Cleto contou que pessoalmente se envolveu numa dezenas de transações ilícitas no FI-FGTS, que renderam mais de R$ 7 milhões em propinas em valores de hoje (R$ 520 mil em dinheiro, US$ 2,1 milhões em depósitos no exterior). Nada teria vindo a público não fosse um detalhe: a pedido de Cunha, as propinas eram depositadas numa conta da construtora Carioca, na Suíça. Após ser alvo de uma busca e apreensão da Polícia Federal, Cleto descobriu que a Carioca havia delatado esses pagamentos para o Ministério Público Federal. Percebeu que não tinha como escapar. Consultou o criminalista Adriano Salles Vanni e decidiu também delatar.
Defesas
A Caixa, que é responsável pela gestão dos recursos do FGTS, enviou nota ao Estado declarando que coopera integralmente com as investigações das autoridades e que criou forças tarefas específicas, constituídas por empregados da área jurídica, financeira e de risco da instituição, para analisarem todos os investimentos do FI-FGTS. "Todo o trabalho é acompanhado pela corregedoria da Caixa, que instaura procedimentos de apuração de responsabilidade sempre que identificadas irregularidades", diz o texto.

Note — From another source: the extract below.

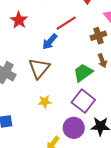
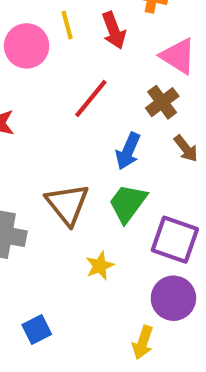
blue arrow: (50, 42) -> (128, 151), moved
green trapezoid: (83, 73) -> (128, 203), moved

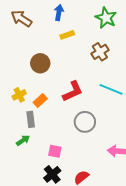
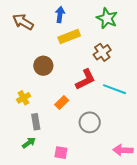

Em uma dessas diligências internas, as equipes chegaram a ouvir o ex-executivo Fábio Cleto, que delatou o esquema de corrupção no fundo e no banco estatal. A preocupação era entender o nível de comprometimento da equipe e existência de irregularidades nos procedimentos internos. "Em resposta, o senhor Fábio Cleto negou a participação de empregado da Caixa ou irregularidade nos procedimentos", destaca a nota. Ainda assim, as análises internas prosseguem, sendo que os trabalhos são objeto de reuniões regulares entre equipes da Caixa e representantes do Ministério Público Federal e da Polícia Federal. As defesas de Cunha e Funaro negam acusações.
As informações são do jornal O Estado de S. Paulo.